Yazarın insanlığa ve emeğe bakışını anlamak için onun mit ve efsaneyi kullanma biçimine de bakmak gerekir. O, modern bir dengbêj (Kürt halk ozanı) gibi, halkın sözlü geleneğinden, masallarından ve efsanelerinden beslenir. Ağrıdağı Efsanesi, bunun en parlak örneğidir. Ahmet ile Gülbahar’ın aşkı etrafında şekillenen bu roman, aslında onur, söz, toplumsal baskı ve bireyin mutluluk arayışı gibi evrensel temaları işler. Mahmut Han’ın kibri ve gücü, halkın kadim gelenekleri ve onur anlayışıyla çarpışır. Burada bireyin emeği (Ahmet’in kaval ustalığı) ve onuru, en büyük güce bile meydan okuyabilen bir değere dönüşür. Yaşar Kemal, bu efsaneleri anlatarak sıradan insanların acılarını ve mücadelelerini evrensel bir boyuta taşır, onları ölümsüzleştirir. Böylece, bir köyde yaşanan basit bir olay, tüm insanlığın ortak hafızasına ait bir destana dönüşür. Bu derinlikli anlatımın aracı ise Yaşar Kemal’in dilidir. Onun dili, halkın dilidir. İçinde türkülerin, ağıtların, bedduaların, duaların ve deyimlerin canlılığı vardır. O, emekçinin, köylünün dilini küçümsemez; tam tersine, en derin felsefi hakikatlerin ve en yoğun duyguların bu saf, işlenmemiş dilde saklı olduğunu bilir. Kelimeleri bir kuyumcu titizliğiyle işlemez, bir ırmak gibi coşkun ve doğal akışına bırakır. Bu dil, anlattığı insanların ruhuyla, yaşadıkları toprağın dokusuyla birebir örtüşür. Bu dil seçimi bile, kendi başına bir saygı duruşudur. O, sesini duyuramayanların sesi olurken, onların kelimelerini kullanarak onlara en büyük saygıyı gösterir.
Sonuç olarak, Yaşar Kemal’in edebi mirası, insanı merkeze alan, emeği kutsayan ve sömürünün her türlüsüne karşı bir başkaldırı olan devasa bir anıttır. O, Çukurova’nın pamuk tarlalarından Torosların zirvelerine, Ağrı Dağı’nın eteklerinden Ege’nin balıkçı köylerine kadar bu toprakların insanını, onların bitmek bilmeyen yaşam mücadelesini ve o mücadeleye anlam katan emeğini destanlaştırmıştır.

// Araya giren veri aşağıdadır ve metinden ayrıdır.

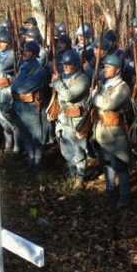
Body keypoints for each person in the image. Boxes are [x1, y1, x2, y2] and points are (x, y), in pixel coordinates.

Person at [92, 54, 133, 209]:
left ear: (118, 71)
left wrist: (95, 96)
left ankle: (124, 196)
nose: (105, 70)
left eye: (108, 67)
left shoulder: (123, 88)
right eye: (104, 67)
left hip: (115, 132)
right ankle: (110, 189)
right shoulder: (103, 84)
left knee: (120, 164)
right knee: (106, 162)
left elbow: (109, 104)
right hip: (102, 128)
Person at [51, 50, 91, 187]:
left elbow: (69, 96)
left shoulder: (82, 79)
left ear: (77, 65)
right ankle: (71, 174)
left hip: (77, 121)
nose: (65, 66)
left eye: (69, 64)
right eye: (64, 64)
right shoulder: (62, 77)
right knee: (66, 151)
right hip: (63, 119)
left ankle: (80, 178)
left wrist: (57, 83)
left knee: (79, 151)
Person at [11, 41, 48, 169]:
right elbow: (16, 86)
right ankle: (30, 161)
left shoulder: (38, 70)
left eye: (27, 51)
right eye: (24, 50)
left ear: (34, 54)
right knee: (25, 136)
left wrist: (15, 84)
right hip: (21, 106)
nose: (24, 53)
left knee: (36, 138)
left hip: (33, 107)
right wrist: (15, 85)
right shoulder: (23, 67)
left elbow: (21, 88)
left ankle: (37, 164)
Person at [0, 31, 19, 153]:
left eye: (3, 42)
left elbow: (1, 67)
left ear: (9, 44)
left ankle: (17, 147)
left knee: (12, 122)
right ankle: (8, 144)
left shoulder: (12, 55)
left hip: (6, 93)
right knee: (3, 122)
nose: (0, 44)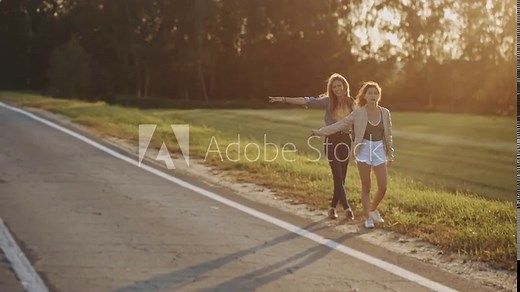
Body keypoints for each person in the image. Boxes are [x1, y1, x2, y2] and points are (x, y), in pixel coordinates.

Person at [269, 73, 355, 221]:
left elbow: (359, 117)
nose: (337, 89)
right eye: (334, 87)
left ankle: (332, 208)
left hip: (345, 141)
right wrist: (283, 99)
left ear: (344, 86)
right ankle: (347, 208)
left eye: (339, 86)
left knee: (342, 176)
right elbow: (306, 100)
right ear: (331, 89)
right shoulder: (328, 101)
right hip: (331, 140)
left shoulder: (351, 102)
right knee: (337, 175)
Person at [311, 81, 394, 228]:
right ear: (365, 96)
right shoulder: (359, 112)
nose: (373, 95)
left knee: (383, 186)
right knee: (366, 185)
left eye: (376, 93)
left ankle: (372, 209)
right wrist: (320, 131)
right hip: (363, 150)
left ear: (379, 96)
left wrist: (390, 154)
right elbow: (339, 125)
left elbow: (388, 135)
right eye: (370, 93)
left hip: (378, 150)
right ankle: (367, 218)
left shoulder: (385, 113)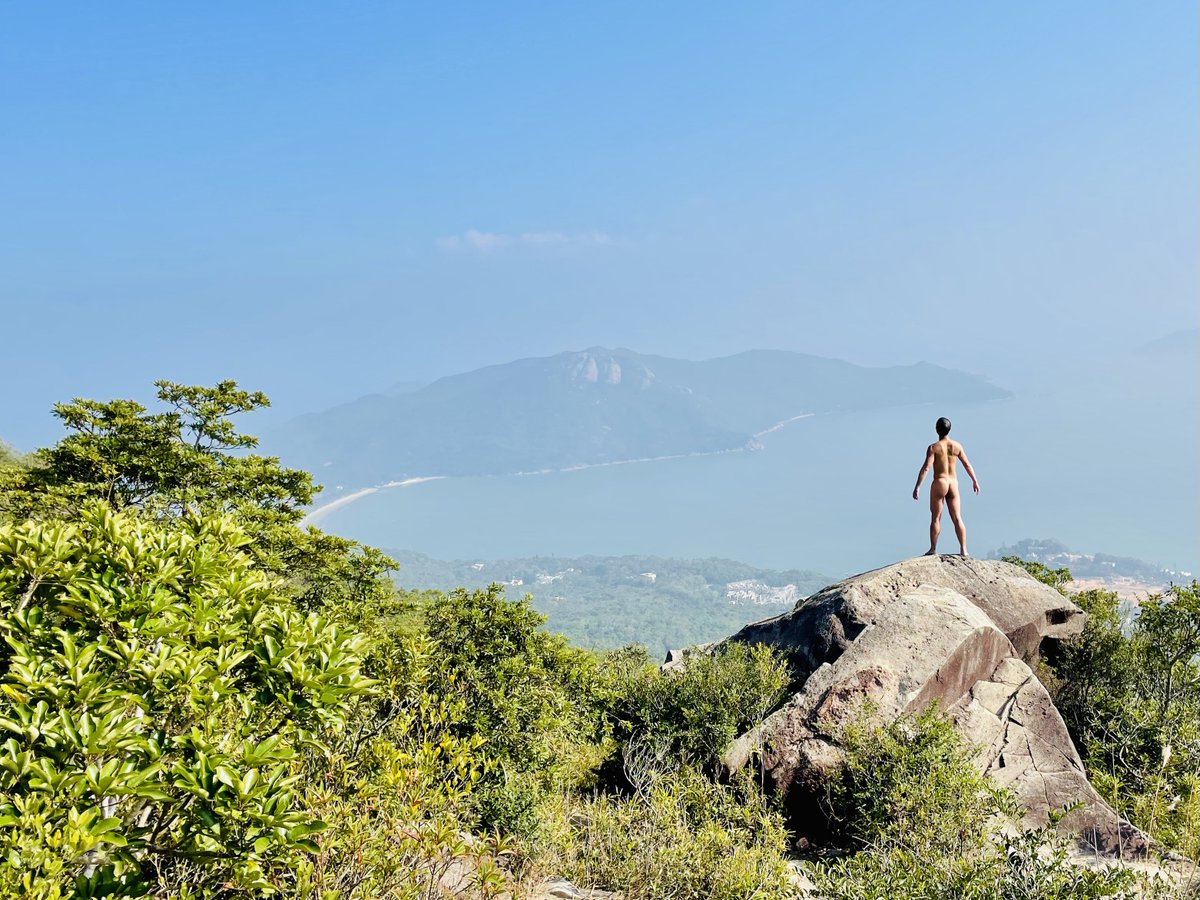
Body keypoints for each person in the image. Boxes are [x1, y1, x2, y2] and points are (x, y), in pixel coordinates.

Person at [912, 417, 979, 556]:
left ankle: (933, 548)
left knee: (936, 518)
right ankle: (963, 549)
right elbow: (967, 464)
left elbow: (926, 468)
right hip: (953, 483)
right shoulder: (957, 446)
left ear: (937, 429)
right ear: (949, 429)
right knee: (957, 517)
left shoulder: (934, 447)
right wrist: (974, 480)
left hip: (940, 482)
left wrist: (918, 486)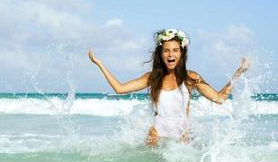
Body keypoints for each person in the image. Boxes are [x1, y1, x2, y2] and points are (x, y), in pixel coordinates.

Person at [88, 29, 249, 147]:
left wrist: (239, 72)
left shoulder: (190, 78)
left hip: (182, 133)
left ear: (181, 53)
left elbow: (219, 98)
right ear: (161, 54)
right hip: (156, 133)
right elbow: (120, 89)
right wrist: (99, 64)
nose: (170, 54)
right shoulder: (152, 78)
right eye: (166, 50)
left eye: (175, 50)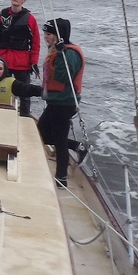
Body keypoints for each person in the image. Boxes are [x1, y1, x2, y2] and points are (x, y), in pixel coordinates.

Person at [36, 18, 85, 188]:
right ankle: (78, 146)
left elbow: (63, 77)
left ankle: (61, 178)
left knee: (59, 140)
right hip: (56, 102)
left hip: (64, 103)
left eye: (49, 34)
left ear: (59, 36)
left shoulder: (68, 54)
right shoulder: (57, 51)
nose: (45, 37)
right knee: (44, 133)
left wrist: (60, 55)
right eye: (45, 34)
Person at [0, 0, 40, 116]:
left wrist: (34, 62)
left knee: (25, 93)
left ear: (24, 0)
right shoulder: (0, 16)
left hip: (22, 62)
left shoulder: (30, 19)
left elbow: (36, 42)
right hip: (3, 60)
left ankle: (25, 116)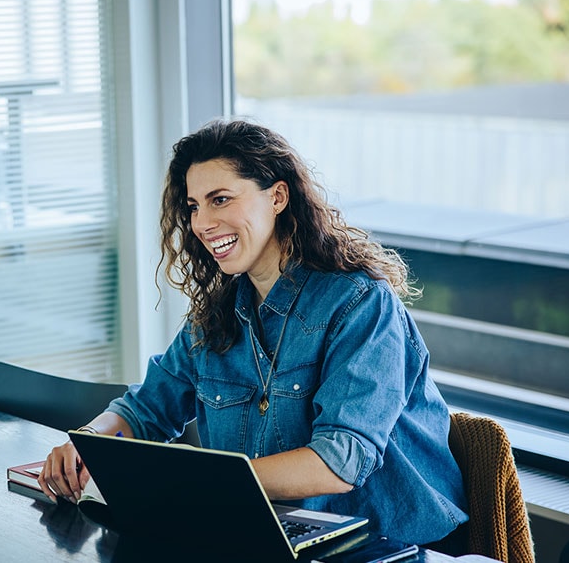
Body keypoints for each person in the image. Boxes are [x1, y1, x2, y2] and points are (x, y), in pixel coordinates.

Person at [40, 120, 468, 547]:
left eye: (220, 199)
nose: (202, 223)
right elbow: (145, 410)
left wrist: (204, 484)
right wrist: (89, 444)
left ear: (277, 196)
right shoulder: (215, 315)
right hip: (271, 533)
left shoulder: (359, 304)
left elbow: (340, 461)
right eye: (193, 207)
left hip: (391, 543)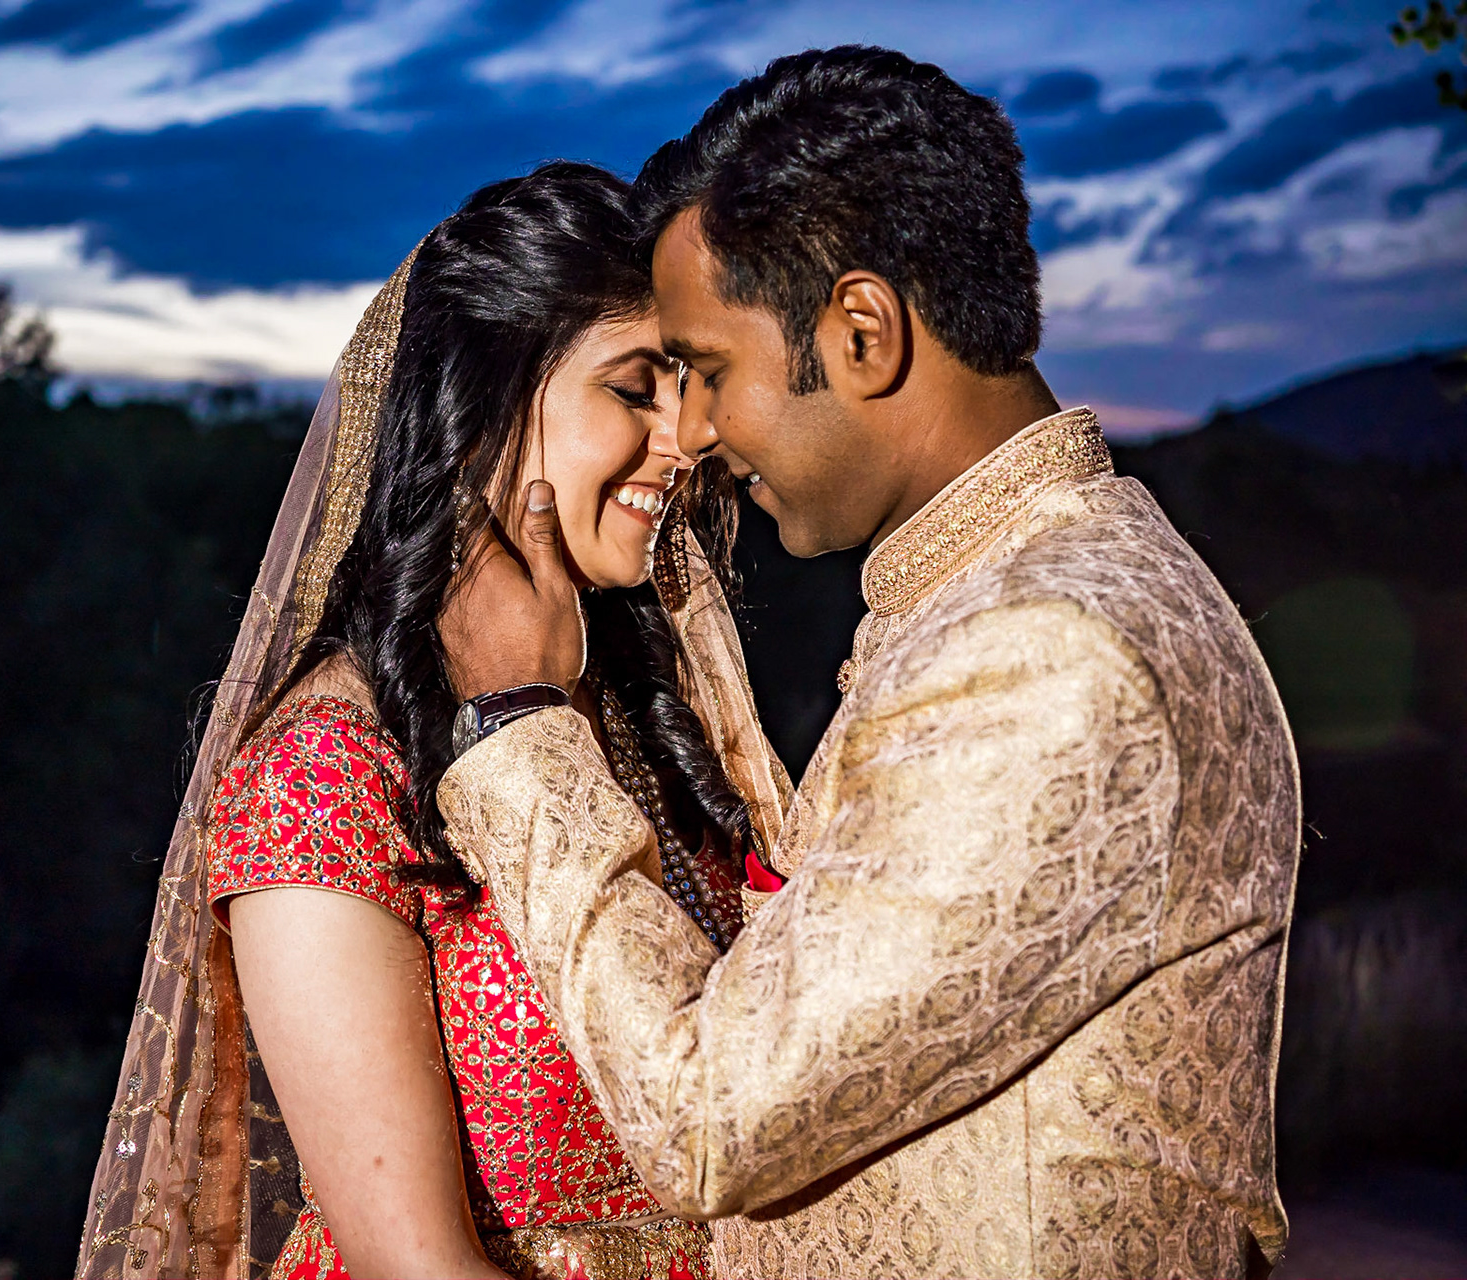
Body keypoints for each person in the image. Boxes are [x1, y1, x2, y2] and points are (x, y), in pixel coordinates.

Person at [435, 47, 1301, 1280]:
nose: (693, 433)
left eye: (711, 370)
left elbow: (708, 1114)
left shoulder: (1046, 652)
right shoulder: (1016, 593)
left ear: (861, 331)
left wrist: (515, 725)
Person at [76, 162, 792, 1280]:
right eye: (634, 389)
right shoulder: (323, 773)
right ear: (484, 410)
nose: (689, 436)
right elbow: (419, 1264)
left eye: (692, 386)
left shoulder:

Onun eserlerini okumak, sadece bir roman okumak değil, aynı zamanda Anadolu’nun vicdanını dinlemek, toprağın sesini duymak ve en umutsuz anlarda bile insan olmanın direngen onuruna tanıklık etmektir. İnce Memed’in dediği gibi, “Bu dünyada insanoğlunun yarattığı her güzel şey, sevgiyle, özlemle, coşkuyla yaratılmıştır.” Yaşar Kemal de tüm külliyatını bu topraklara ve bu toprağın cefakâr insanlarına duyduğu derin bir sevgi, coşku ve tükenmez bir saygıyla yaratmıştır. Bu yüzden eserleri, zamanın ve coğrafyanın ötesinde, tüm insanlığın ortak hazinesi olmaya devam edecektir.